■ **What to work on**:
[1] List every interest rate given in the article on Vietnamese businesses repaying debts, with what each rate applies to.
[2] Continue the article on Vietnamese businesses repaying debts, starting after its last sentence.

■ **Quoted passage**:
Post  lexie on Mon Oct 24, 2011 1:33 pm

24/10/2011 08:33:00 AM (GMT+7)

Businesses paying debts, commercial banks borrowing money

VietNamNet Bridge – Following a sharp fall in September, the dong outstanding loans in the last two weeks keep decreasing. Businesses now do not borrow money to store materials for the year-end production season, while those who borrowed gold and foreign currencies before, are trying to pay debts.

The report about the credit market in the third quarter of the year released by the State Bank of Vietnam shows that the total credit in the national economy had increased by 8.16 percent by September 23 in comparison with the end of 2010. However, the figure represents the decrease of 0.94 percent from August. The sharp fall was seen in the foreign currency credit – by 2.27 percent, while the dong outstanding loans decreased by 0.49 percent.

Production season nears, but businesses don’t intent to borrow money…

A banker has revealed the dollar and gold credit has been decreasing sharply over the last month with the credit in dollar down by 2 trillion dong and gold by 5000 billion dong. Meanwhile, the dong outstanding loans have been decreasing over the last two weeks.

The banker said that businesses now do not intend to borrow money, even though the year-end production season is nearing. Those, who borrowed foreign currencies and gold, are paying debts, and many of them are trying to pay debts before the loans become matured.

In the past, many businesses borrowed dollars at the interest rate of six percent per annum, then sold the borrowed dollars for dong and deposited back to the banks to obtain the higher interest rate of 18 percent per annum. If deducting the exchange rate fluctuation, estimated at five percent and the interest rates they have to pay for the foreign currency loans, they would earn a profit of 7 percent.

However, as the dong deposit interest rate has dropped to 14 percent as requested by the State Bank, businesses think that it would be better to pay debts right now, because they can buy dollars to pay debts now at reasonable prices. If they pay debts later, the dollar prices would be higher, because the last months would be the high season.

■ **Supplied material**:
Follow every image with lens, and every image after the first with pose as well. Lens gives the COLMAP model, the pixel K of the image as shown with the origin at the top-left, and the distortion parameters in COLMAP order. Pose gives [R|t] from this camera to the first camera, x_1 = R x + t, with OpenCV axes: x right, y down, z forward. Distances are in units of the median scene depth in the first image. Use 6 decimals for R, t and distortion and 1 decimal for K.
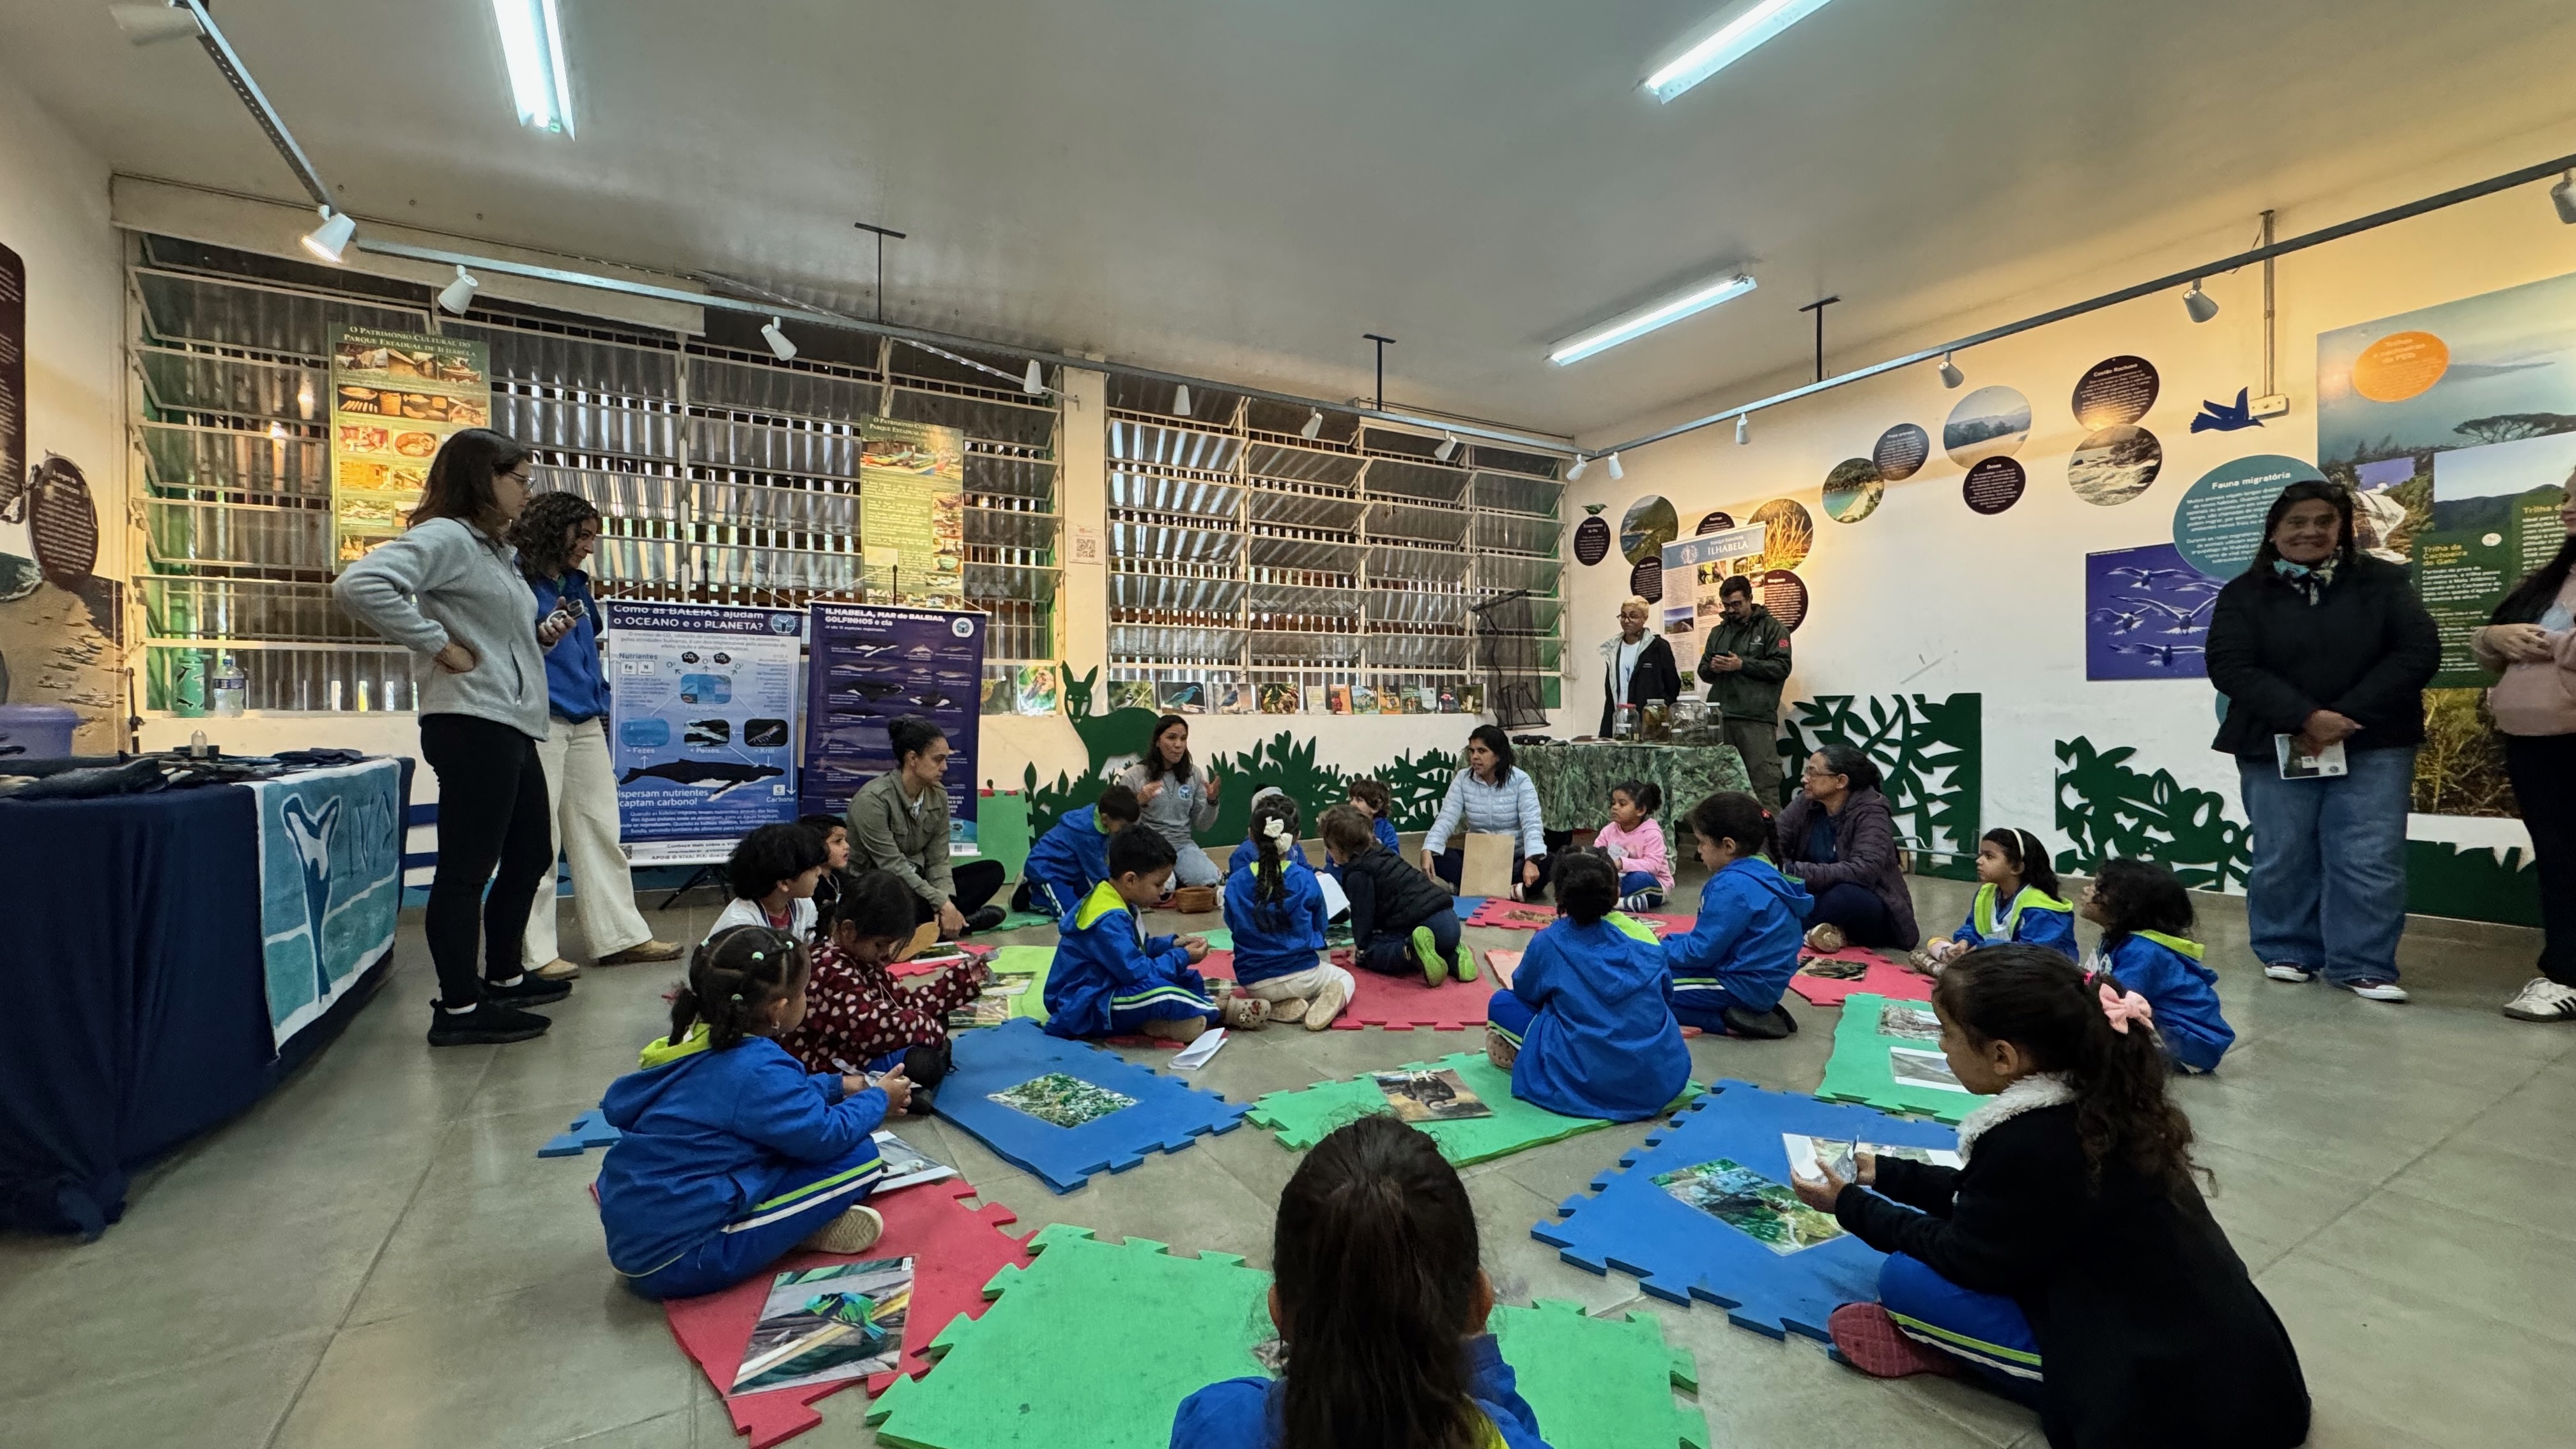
lens RADIAL K [[1037.4, 0, 1279.9], [0, 1037.4, 725.5], [0, 0, 1]] dist [0.003891, 0.000597]
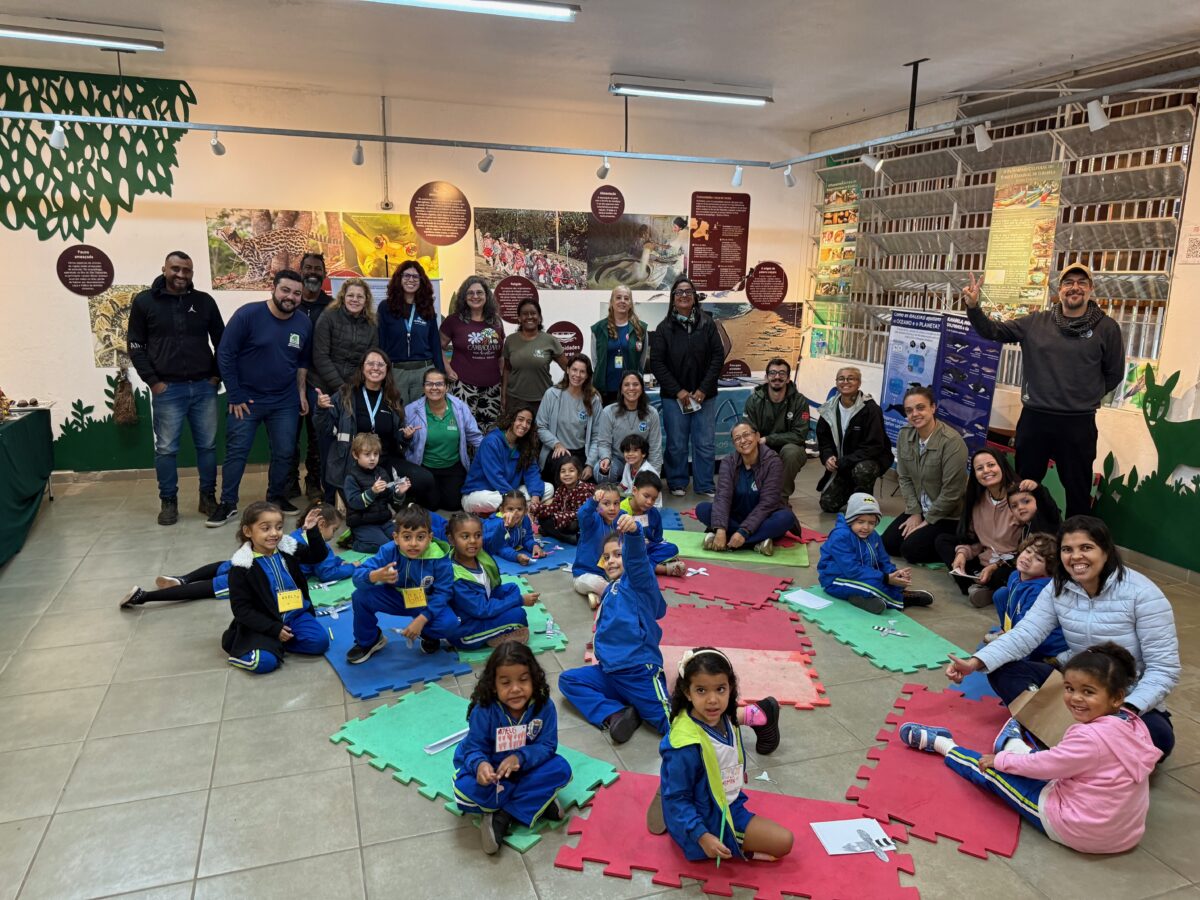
lens RADIAL K [[848.0, 0, 598.1], [0, 848.0, 451.7], [0, 0, 1]] dist [-0.002501, -0.002537]
pose [[-0.187920, 0.209993, -0.959473, 0.880031], [-0.009400, 0.976448, 0.215550, -0.186502], [0.982139, 0.049525, -0.181520, 0.757164]]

■ **Answers below**:
[1]
- Six percent per annum: the interest rate at which many businesses borrowed dollars
- 18 percent per annum: the higher dong deposit rate businesses obtained by depositing the converted dollars back at the banks
- 14 percent: the dong deposit interest rate after it dropped as requested by the State Bank

[2]
Commercial banks are also urging gold borrowers to pay debts, because under the Circular No 33, banks must take responsibility before the State Bank about the lending of gold to serve the speculation purpose. The requirement has been set by the central bank with an aim to stabilize the foreign currency and gold markets.

State owned banks and some big joint stock banks have eased their dong lending interest rates to 19 percent from 22-24 percent as promised, while the dollar lending interest rates have also been lowered to 5-6 percent from 8 percent. However, businesses seem to be not eager for capital.

Do Minh Toan, Deputy General Director of the Asia Commercial Bank ACB, said that unlike the previous years, businesses do not rush to borrow capital to store goods, because they fear that the demand would be weak in the current circumstances, when people have to fasten their belt.

A businessman in the steel sector has revealed that he would try to sell steel products soon to get money and speed up the capital turnover. “In the past, they borrowed 10 dong, but now they borrow 3 or 4 only,” Toan said.

… but interest rates keep rising

Despite the decreasing outstanding loans, the interbank interest rates and interbank exchange rates still keep rising. On October 18, the interbank exchange rate announced by the State Bank of Vietnam increased for the eighth consecutive time in the last two weeks to 20,730 dong per dollar. The dollar prices quoted by commercial banks have also been raised to the ceiling levels at 20,925-20,930 dong per dollar.

In general, the black market’s dollar price is always higher than the price quoted by banks. However, a strange thing occurred on October 19 that while the black market’s price dropped to 21,460 dong per dollar, the bank’s quoted price stayed at 21,495 dong per dollar.

Analysts comment that the high offered dollar price shows how banks are seriously lacking dollars.

According to Tran Phuong Binh, General Director of Dong A Bank, big banks now have profuse capital, but small banks have to borrow money from other banks to improve their liquidity, thus pushing the interbank interest rates to 25-30 percent.

As such, while businesses are trying to pay debts, commercial banks are trying to borrow money.